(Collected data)
■ ■ ■

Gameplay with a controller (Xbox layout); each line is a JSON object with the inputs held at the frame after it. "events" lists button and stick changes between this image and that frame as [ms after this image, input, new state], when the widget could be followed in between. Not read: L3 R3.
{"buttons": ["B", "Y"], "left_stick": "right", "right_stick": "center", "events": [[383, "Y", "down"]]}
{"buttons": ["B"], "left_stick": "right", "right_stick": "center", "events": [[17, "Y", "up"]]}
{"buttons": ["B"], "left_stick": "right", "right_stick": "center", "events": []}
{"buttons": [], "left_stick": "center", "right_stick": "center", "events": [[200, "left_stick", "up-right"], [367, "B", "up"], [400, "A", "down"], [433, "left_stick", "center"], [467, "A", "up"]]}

■ ■ ■

Which lines of the records above contain the word "buttons"? Report each one.

Answer space:
{"buttons": ["B", "Y"], "left_stick": "right", "right_stick": "center", "events": [[383, "Y", "down"]]}
{"buttons": ["B"], "left_stick": "right", "right_stick": "center", "events": [[17, "Y", "up"]]}
{"buttons": ["B"], "left_stick": "right", "right_stick": "center", "events": []}
{"buttons": [], "left_stick": "center", "right_stick": "center", "events": [[200, "left_stick", "up-right"], [367, "B", "up"], [400, "A", "down"], [433, "left_stick", "center"], [467, "A", "up"]]}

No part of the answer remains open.